Serie di esercizi:
- A) Nel testo sul convento, che cosa autorizzò Francesco I il 27 luglio 1825?
- B) In base al testo sul convento, spiega perché si suppone che, negli interventi di sostituzione muraria, siano stati usati sistemi di puntellamento.
- C) Prosegui il testo sul convento dall'ultima frase riportata in poi.

Testo fornito:

________________________

Intorno alla metà del XVII secolo la costruzione del convento doveva essere già a buon punto, con il chiostro in fase di completamento, il grande scalone che avrebbe collegato la fabbrica conventuale al primigenio palazzo quasi ultimato. La percezione unitaria delle fronti, avvenne presumibilmente nel 1771, quando si decise di sopraelevare l’ala del convento sulla via S. Anna per realizzare un nuovo coro e nuovi dormitori per i frati; nell’ambito dell’unificazione funzionale dei due organismi architettonici, si inserisce la trasformazione della torre angolare del palazzo Bonet in campanile, così come ben documentato dalla pianta di Gaetano Lazzara del 1703.
Dalla fine del XVIII secolo, l’edificio fu interessato da massicci interventi di sostituzione di brani murari nelle parti basamentali, come si può osservare dall’analisi della pezzatura e della natura geologica dei conci, oltre che dalla presenza di fori aventi inclinazione verso l’esterno nello spessore murario che lascerebbero in questo modo supporre l’impiego di sistemi di puntellamento.
Il terremoto del marzo 1823 provocò gravi danni alla chiesa, tanto che il 27 luglio 1825 Francesco I autorizzava il convento ad ipotecare i beni di sua proprietà per la restaurazione delle fabbriche della chiesa del detto Convento . Circa eventuali danni al convento non si fa invece esplicito riferimento; tuttavia, la presenza di catene metalliche con testa filettata e piastre nervate in ghisa, di chiara matrice ottocentesca, farebbero ipotizzare consolidamenti eseguiti per fronteggiare i danni.

________________________

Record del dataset

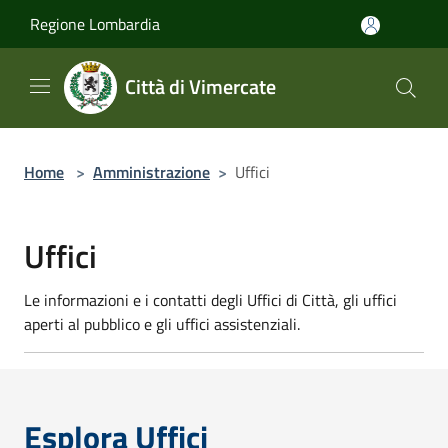
Salta al contenuto principale
Regione Lombardia
Città di Vimercate
Home
>
Amministrazione
>
Uffici
Uffici
Le informazioni e i contatti degli Uffici di Città, gli uffici
aperti al pubblico e gli uffici assistenziali.
Esplora Uffici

________________________

Soluzioni per numero:
- A) Autorizzò il convento a ipotecare i beni di sua proprietà per restaurare le fabbriche della chiesa.

- B) Nello spessore murario si trovano fori con un'inclinazione verso l'esterno. La loro presenza lascia supporre l'impiego di sistemi di puntellamento durante la sostituzione dei brani murari.

- C)
Al XIX secolo, epoca di grande crisi finanziaria per i Francescani, dovrebbe risalire la creazione del piano ammezzato, che parcellizzava il corpo di fabbrica destinato un tempo ai locali di servizio del palazzo Bonet, per la realizzazione di appartamenti dapprima affittati e in seguito venduti a privati. Tutto ciò contribuì a determinare forti modifiche, soprattutto in facciata: si aprirono nuovi vani, si realizzarono balconi e sporti, senza alcuna regola di corrispondenza dei vuoti e senza alcun rispetto per la qualità estetica della preesistenza.
L’insediamento nel 1818 nell’edificio delle Regie Scuole Normali, attraverso contratto di locazione con i religiosi, provocò radicali cambiamenti dell’assetto distributivo, di cui l’elemento più evidente fu costituito da una scala a struttura voltata in mattoni pieni -ubicata nel corpo settentrionale- che collegava il cortile al primo piano. Come è noto, con Regio Decreto del 7 luglio 1866 che sanciva la soppressione degli Ordini religiosi, gli edifici conventuali e le chiese della città passarono allo Stato, ed il convento da allora in poi fu adibito a varie destinazioni d’uso. Dal 1870 il secondo piano di Palazzo Bonet diventò quartiere delle Guardie Daziarie Municipali e Ufficio Amministrativo dei Dazi Comunali e del Saggio del Gas; l’8 Gennaio 1872 l’Amministrazione per il Fondo di Culto cedeva e consegnava al Comune di Palermo i locali dell’ex convento e la Chiesa di S. Anna per destinarli ad uffici.
Alcuni ambienti di piano terra all’interno del chiostro furono riservati ai Bersaglieri Municipali-Guardie Daziarie. Risale invece 1878 l’utilizzo dei locali al primo piano quale sede del liceo classico Umberto I: tale circostanza determinò ulteriori e drastici cambiamenti nella distribuzione dei locali, sebbene gli stessi da tempo erano già stati destinati ad usi scolastici.
Nel 1898 il Comune commissionava all’ing. Pietro Giordano il rilievo dell’intero complesso conventuale, che rappresentò una istantanea delle fabbriche alla fine di quel secolo; in particolare, tale rilievo ha consentito di individuare la presenza dell’ex stenditoio del convento e della scala per accedervi, dimostrando come risultasse errata la datazione agli anni Cinquanta .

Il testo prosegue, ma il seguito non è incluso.